(Dataset entries)
* * * *
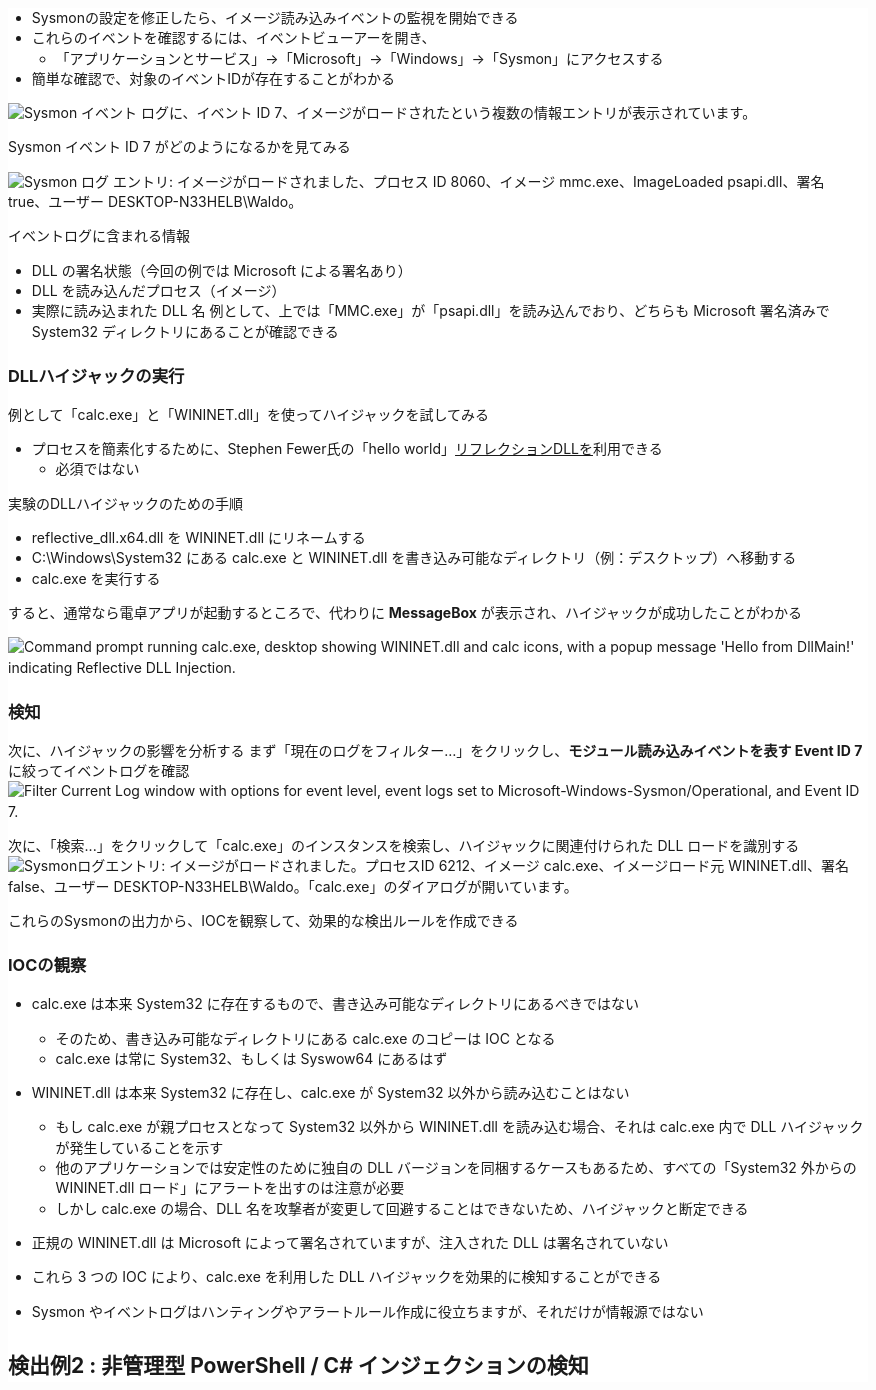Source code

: - Sysmonの設定を修正したら、イメージ読み込みイベントの監視を開始できる
- これらのイベントを確認するには、イベントビューアーを開き、
	- 「アプリケーションとサービス」→「Microsoft」→「Windows」→「Sysmon」にアクセスする
- 簡単な確認で、対象のイベントIDが存在することがわかる

![Sysmon イベント ログに、イベント ID 7、イメージがロードされたという複数の情報エントリが表示されています。](https://academy.hackthebox.com/storage/modules/216/image17.png)

Sysmon イベント ID 7 がどのようになるかを見てみる

![Sysmon ログ エントリ: イメージがロードされました、プロセス ID 8060、イメージ mmc.exe、ImageLoaded psapi.dll、署名 true、ユーザー DESKTOP-N33HELB\Waldo。](https://academy.hackthebox.com/storage/modules/216/image18.png)

イベントログに含まれる情報
- DLL の署名状態（今回の例では Microsoft による署名あり）
- DLL を読み込んだプロセス（イメージ）
- 実際に読み込まれた DLL 名
例として、上では「MMC.exe」が「psapi.dll」を読み込んでおり、どちらも Microsoft 署名済みで System32 ディレクトリにあることが確認できる



### DLLハイジャックの実行
例として「calc.exe」と「WININET.dll」を使ってハイジャックを試してみる
- プロセスを簡素化するために、Stephen Fewer氏の「hello world」[リフレクションDLLを](https://github.com/stephenfewer/ReflectiveDLLInjection/tree/master/bin)利用できる
	- 必須ではない

実験のDLLハイジャックのための手順
- reflective_dll.x64.dll を WININET.dll にリネームする
- C:\Windows\System32 にある calc.exe と WININET.dll を書き込み可能なディレクトリ（例：デスクトップ）へ移動する
- calc.exe を実行する

すると、通常なら電卓アプリが起動するところで、代わりに **MessageBox** が表示され、ハイジャックが成功したことがわかる

![Command prompt running calc.exe, desktop showing WININET.dll and calc icons, with a popup message 'Hello from DllMain!' indicating Reflective DLL Injection.](https://academy.hackthebox.com/storage/modules/216/image20.png)

### 検知
次に、ハイジャックの影響を分析する
まず「現在のログをフィルター…」をクリックし、**モジュール読み込みイベントを表す Event ID 7** に絞ってイベントログを確認
![Filter Current Log window with options for event level, event logs set to Microsoft-Windows-Sysmon/Operational, and Event ID 7.](https://academy.hackthebox.com/storage/modules/216/image21.png)

次に、「検索...」をクリックして「calc.exe」のインスタンスを検索し、ハイジャックに関連付けられた DLL ロードを識別する
![Sysmonログエントリ: イメージがロードされました。プロセスID 6212、イメージ calc.exe、イメージロード元 WININET.dll、署名 false、ユーザー DESKTOP-N33HELB\Waldo。「calc.exe」のダイアログが開いています。](https://academy.hackthebox.com/storage/modules/216/image43.png)

これらのSysmonの出力から、IOCを観察して、効果的な検出ルールを作成できる

### IOCの観察
- calc.exe は本来 System32 に存在するもので、書き込み可能なディレクトリにあるべきではない
	- そのため、書き込み可能なディレクトリにある calc.exe のコピーは IOC となる
	- calc.exe は常に System32、もしくは Syswow64 にあるはず
- WININET.dll は本来 System32 に存在し、calc.exe が System32 以外から読み込むことはない
	- もし calc.exe が親プロセスとなって System32 以外から WININET.dll を読み込む場合、それは calc.exe 内で DLL ハイジャックが発生していることを示す
	- 他のアプリケーションでは安定性のために独自の DLL バージョンを同梱するケースもあるため、すべての「System32 外からの WININET.dll ロード」にアラートを出すのは注意が必要
	- しかし calc.exe の場合、DLL 名を攻撃者が変更して回避することはできないため、ハイジャックと断定できる
- 正規の WININET.dll は Microsoft によって署名されていますが、注入された DLL は署名されていない

- これら 3 つの IOC により、calc.exe を利用した DLL ハイジャックを効果的に検知することができる
- Sysmon やイベントログはハンティングやアラートルール作成に役立ちますが、それだけが情報源ではない

## 検出例2 :  非管理型 PowerShell / C# インジェクションの検知
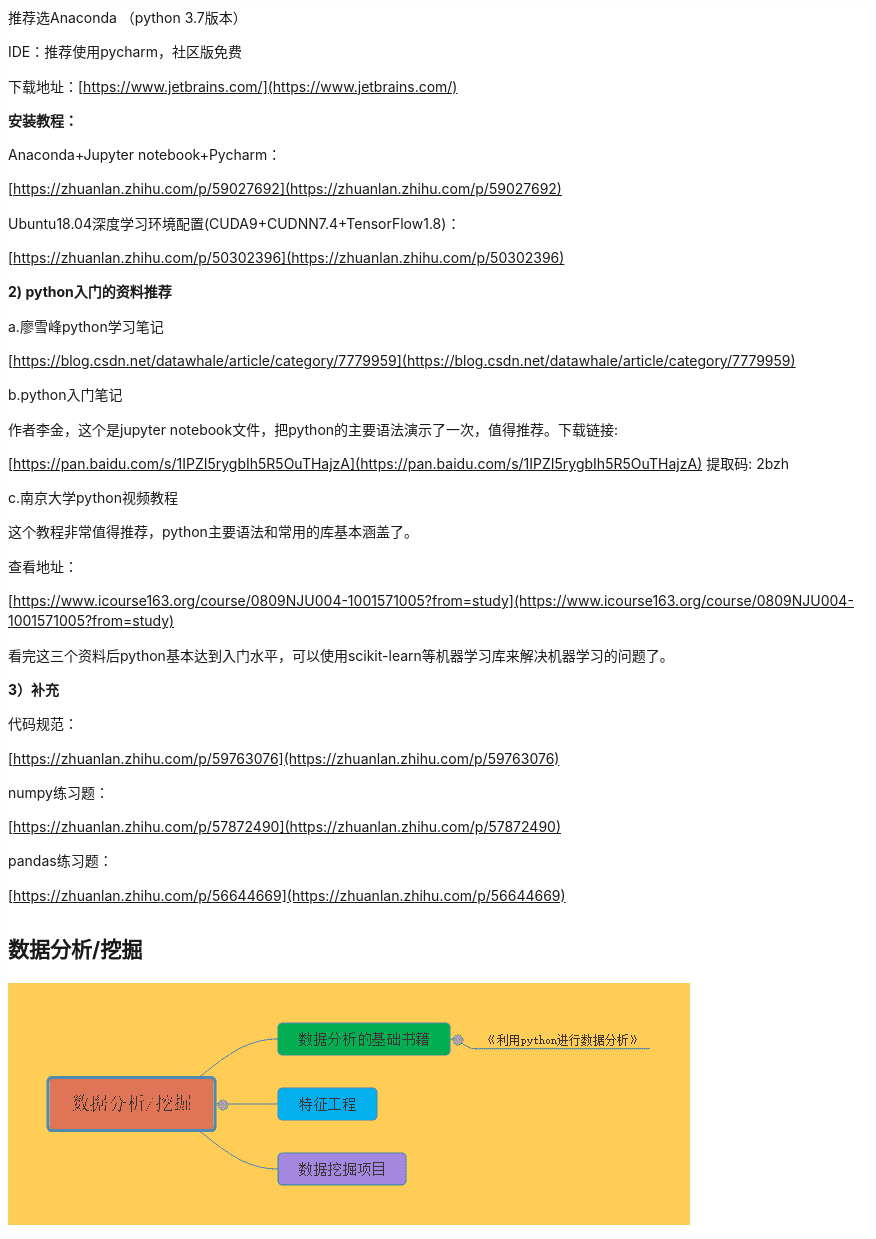 推荐选Anaconda （python 3.7版本）

IDE：推荐使用pycharm，社区版免费

下载地址：[https://www.jetbrains.com/](https://www.jetbrains.com/)

**安装教程：**

Anaconda+Jupyter notebook+Pycharm：

[https://zhuanlan.zhihu.com/p/59027692](https://zhuanlan.zhihu.com/p/59027692)

Ubuntu18.04深度学习环境配置(CUDA9+CUDNN7.4+TensorFlow1.8)：

[https://zhuanlan.zhihu.com/p/50302396](https://zhuanlan.zhihu.com/p/50302396)

**2) python入门的资料推荐**

a.廖雪峰python学习笔记

[https://blog.csdn.net/datawhale/article/category/7779959](https://blog.csdn.net/datawhale/article/category/7779959)

b.python入门笔记

作者李金，这个是jupyter notebook文件，把python的主要语法演示了一次，值得推荐。下载链接:

[https://pan.baidu.com/s/1IPZI5rygbIh5R5OuTHajzA](https://pan.baidu.com/s/1IPZI5rygbIh5R5OuTHajzA) 提取码: 2bzh

c.南京大学python视频教程

这个教程非常值得推荐，python主要语法和常用的库基本涵盖了。

查看地址：

[https://www.icourse163.org/course/0809NJU004-1001571005?from=study](https://www.icourse163.org/course/0809NJU004-1001571005?from=study)

看完这三个资料后python基本达到入门水平，可以使用scikit-learn等机器学习库来解决机器学习的问题了。

**3）补充**

代码规范：

[https://zhuanlan.zhihu.com/p/59763076](https://zhuanlan.zhihu.com/p/59763076)

numpy练习题：

[https://zhuanlan.zhihu.com/p/57872490](https://zhuanlan.zhihu.com/p/57872490)

pandas练习题：

[https://zhuanlan.zhihu.com/p/56644669](https://zhuanlan.zhihu.com/p/56644669)

## 数据分析/挖掘

![image](../img/2d9a7091fa0bbe571b34e8ada25b9ccc.png)
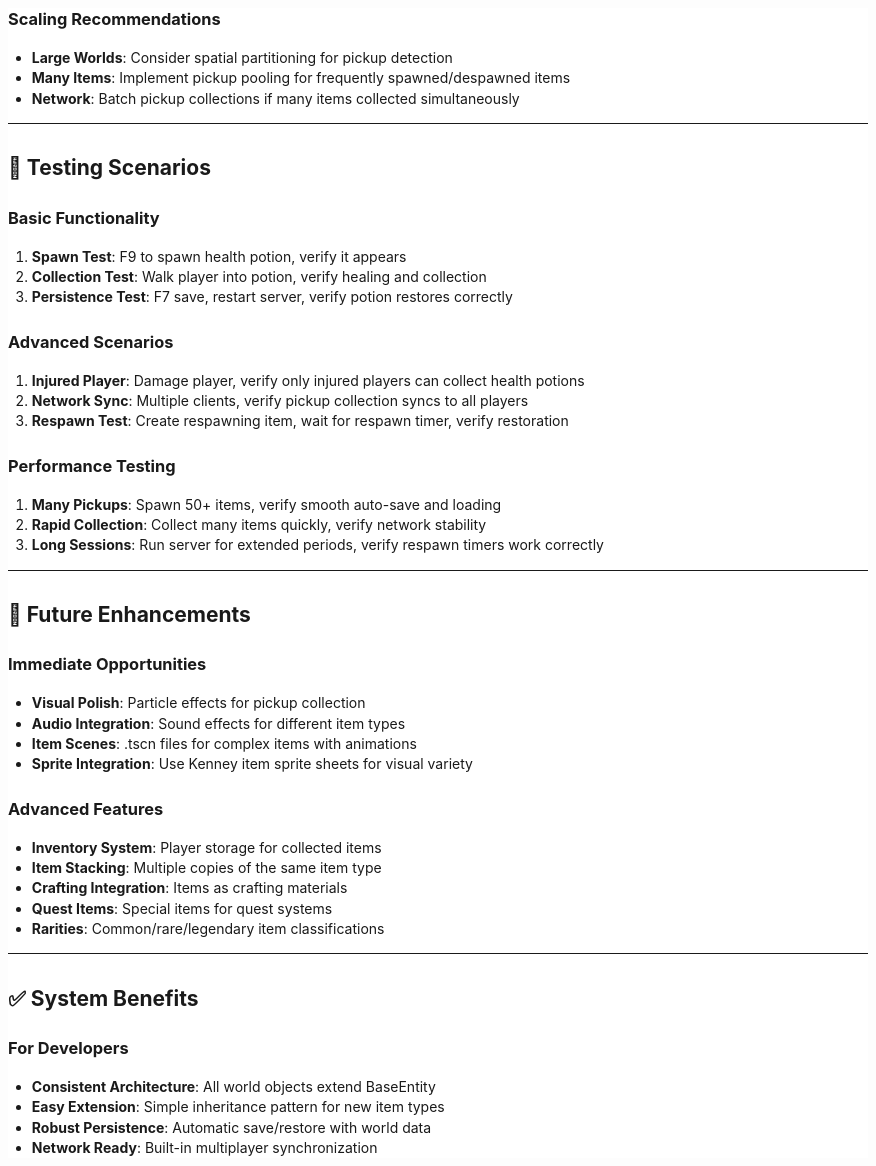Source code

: ### Scaling Recommendations
- **Large Worlds**: Consider spatial partitioning for pickup detection
- **Many Items**: Implement pickup pooling for frequently spawned/despawned items
- **Network**: Batch pickup collections if many items collected simultaneously

---

## 🧪 Testing Scenarios

### Basic Functionality
1. **Spawn Test**: F9 to spawn health potion, verify it appears
2. **Collection Test**: Walk player into potion, verify healing and collection
3. **Persistence Test**: F7 save, restart server, verify potion restores correctly

### Advanced Scenarios
1. **Injured Player**: Damage player, verify only injured players can collect health potions
2. **Network Sync**: Multiple clients, verify pickup collection syncs to all players
3. **Respawn Test**: Create respawning item, wait for respawn timer, verify restoration

### Performance Testing
1. **Many Pickups**: Spawn 50+ items, verify smooth auto-save and loading
2. **Rapid Collection**: Collect many items quickly, verify network stability
3. **Long Sessions**: Run server for extended periods, verify respawn timers work correctly

---

## 🎯 Future Enhancements

### Immediate Opportunities
- **Visual Polish**: Particle effects for pickup collection
- **Audio Integration**: Sound effects for different item types  
- **Item Scenes**: .tscn files for complex items with animations
- **Sprite Integration**: Use Kenney item sprite sheets for visual variety

### Advanced Features
- **Inventory System**: Player storage for collected items
- **Item Stacking**: Multiple copies of the same item type
- **Crafting Integration**: Items as crafting materials
- **Quest Items**: Special items for quest systems
- **Rarities**: Common/rare/legendary item classifications

---

## ✅ System Benefits

### For Developers
- **Consistent Architecture**: All world objects extend BaseEntity
- **Easy Extension**: Simple inheritance pattern for new item types
- **Robust Persistence**: Automatic save/restore with world data
- **Network Ready**: Built-in multiplayer synchronization
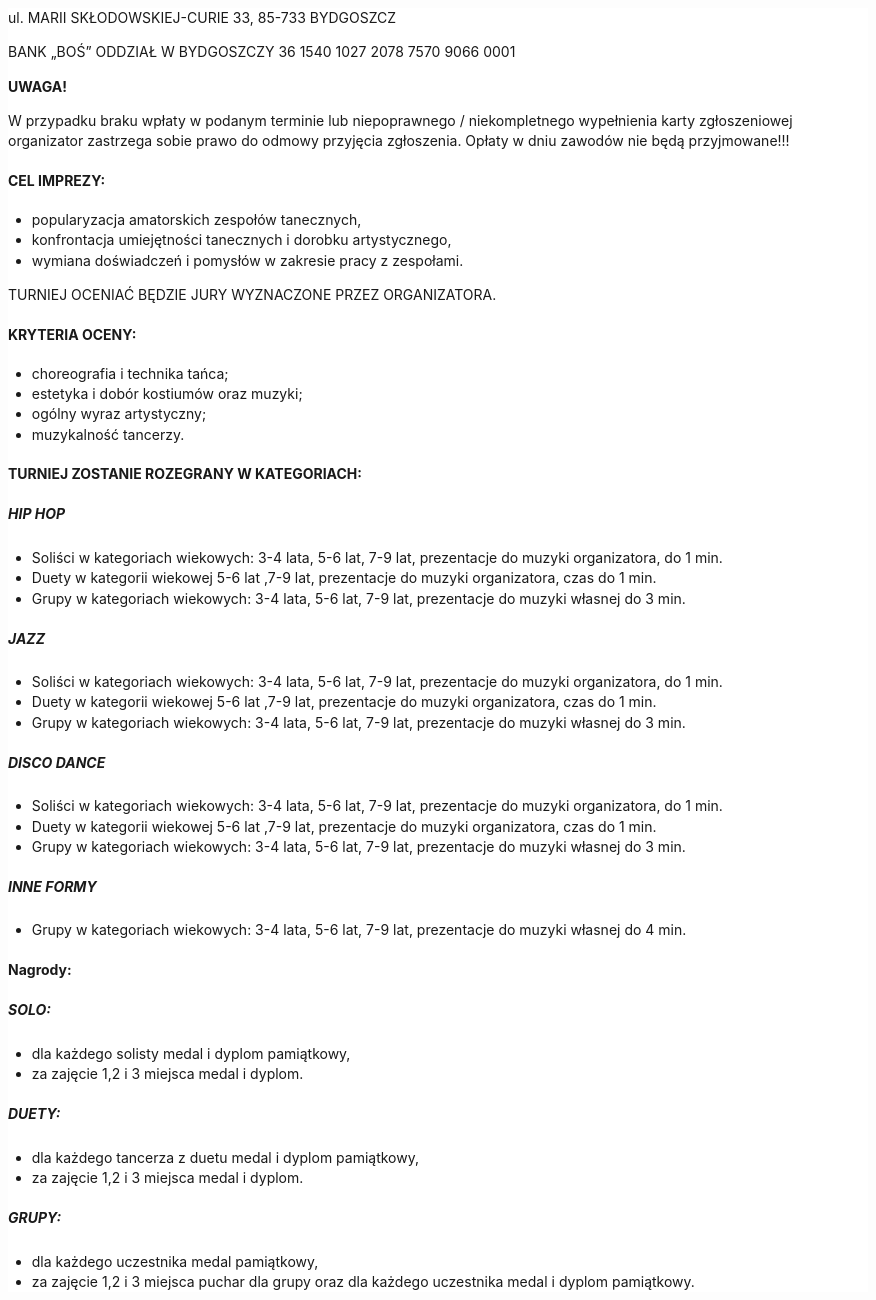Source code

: ul. MARII SKŁODOWSKIEJ-CURIE 33, 85-733 BYDGOSZCZ

BANK „BOŚ” ODDZIAŁ W BYDGOSZCZY 36 1540 1027 2078 7570 9066 0001

**UWAGA!**

W przypadku braku wpłaty w podanym terminie lub niepoprawnego / niekompletnego wypełnienia karty zgłoszeniowej organizator zastrzega sobie prawo do odmowy przyjęcia zgłoszenia. 
Opłaty w dniu zawodów nie będą przyjmowane!!!

#### CEL IMPREZY: 
- popularyzacja amatorskich zespołów tanecznych, 
- konfrontacja umiejętności tanecznych i dorobku artystycznego, 
- wymiana doświadczeń i pomysłów w zakresie pracy z zespołami.

TURNIEJ OCENIAĆ BĘDZIE JURY WYZNACZONE PRZEZ ORGANIZATORA. 

#### KRYTERIA OCENY:
- choreografia i technika tańca;
- estetyka i dobór kostiumów oraz muzyki;
- ogólny wyraz artystyczny;
- muzykalność tancerzy.

#### TURNIEJ ZOSTANIE ROZEGRANY W KATEGORIACH:

##### HIP HOP 
- Soliści w kategoriach wiekowych: 3-4 lata, 5-6 lat, 7-9 lat, prezentacje do muzyki organizatora,
 do 1 min.
- Duety w kategorii wiekowej 5-6 lat ,7-9 lat, prezentacje do muzyki organizatora, czas do 1 min.
- Grupy w kategoriach wiekowych: 3-4 lata, 5-6 lat, 7-9 lat, prezentacje do muzyki własnej do 3 
min. 

##### JAZZ
- Soliści w kategoriach wiekowych: 3-4 lata, 5-6 lat, 7-9 lat, prezentacje do muzyki organizatora,
 do 1 min.
- Duety w kategorii wiekowej 5-6 lat ,7-9 lat, prezentacje do muzyki organizatora, czas do 1 min.
- Grupy w kategoriach wiekowych: 3-4 lata, 5-6 lat, 7-9 lat, prezentacje do muzyki własnej do 3 
min. 

##### DISCO DANCE
- Soliści w kategoriach wiekowych: 3-4 lata, 5-6 lat, 7-9 lat, prezentacje do muzyki organizatora,
 do 1 min.
- Duety w kategorii wiekowej 5-6 lat ,7-9 lat, prezentacje do muzyki organizatora, czas do 1 min.
- Grupy w kategoriach wiekowych: 3-4 lata, 5-6 lat, 7-9 lat, prezentacje do muzyki własnej do 3 
min. 

##### INNE FORMY 
- Grupy w kategoriach wiekowych: 3-4 lata, 5-6 lat, 7-9 lat, prezentacje do muzyki własnej do 4 
min. 

#### Nagrody: 
##### SOLO: 
- dla każdego solisty medal i dyplom pamiątkowy,
- za zajęcie 1,2 i 3 miejsca medal i dyplom.
##### DUETY: 
- dla każdego tancerza z duetu medal i dyplom pamiątkowy,
- za zajęcie 1,2 i 3 miejsca medal i dyplom.
##### GRUPY: 
- dla każdego uczestnika medal pamiątkowy,  
- za zajęcie 1,2 i 3 miejsca puchar dla grupy oraz dla każdego uczestnika medal i dyplom pamiątkowy.
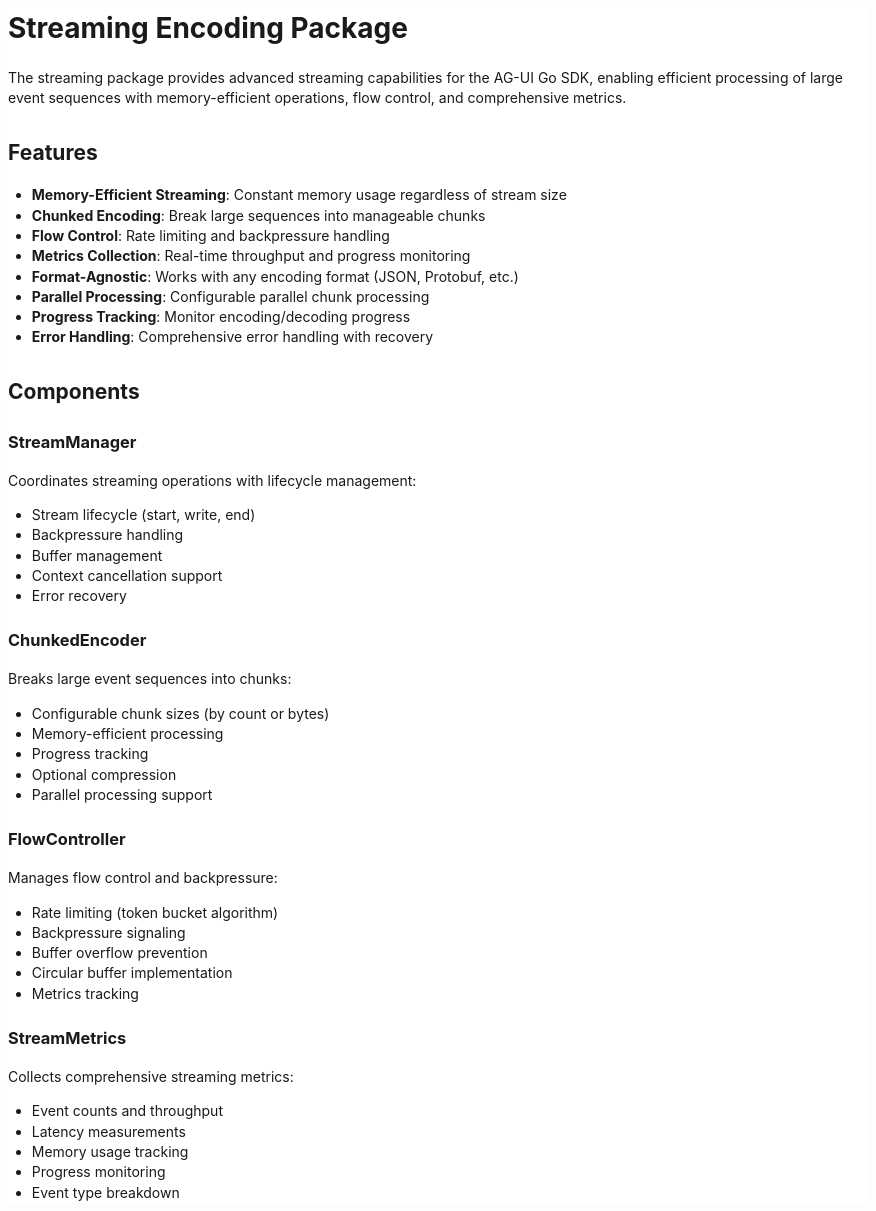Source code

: # Streaming Encoding Package

The streaming package provides advanced streaming capabilities for the AG-UI Go SDK, enabling efficient processing of large event sequences with memory-efficient operations, flow control, and comprehensive metrics.

## Features

- **Memory-Efficient Streaming**: Constant memory usage regardless of stream size
- **Chunked Encoding**: Break large sequences into manageable chunks
- **Flow Control**: Rate limiting and backpressure handling
- **Metrics Collection**: Real-time throughput and progress monitoring
- **Format-Agnostic**: Works with any encoding format (JSON, Protobuf, etc.)
- **Parallel Processing**: Configurable parallel chunk processing
- **Progress Tracking**: Monitor encoding/decoding progress
- **Error Handling**: Comprehensive error handling with recovery

## Components

### StreamManager

Coordinates streaming operations with lifecycle management:
- Stream lifecycle (start, write, end)
- Backpressure handling
- Buffer management
- Context cancellation support
- Error recovery

### ChunkedEncoder

Breaks large event sequences into chunks:
- Configurable chunk sizes (by count or bytes)
- Memory-efficient processing
- Progress tracking
- Optional compression
- Parallel processing support

### FlowController

Manages flow control and backpressure:
- Rate limiting (token bucket algorithm)
- Backpressure signaling
- Buffer overflow prevention
- Circular buffer implementation
- Metrics tracking

### StreamMetrics

Collects comprehensive streaming metrics:
- Event counts and throughput
- Latency measurements
- Memory usage tracking
- Progress monitoring
- Event type breakdown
* * * *
_Exercise description_
All lines holding the word "recovery" must be copied from the data.

_Result of the exercise_
- **Error Handling**: Comprehensive error handling with recovery
- Error recovery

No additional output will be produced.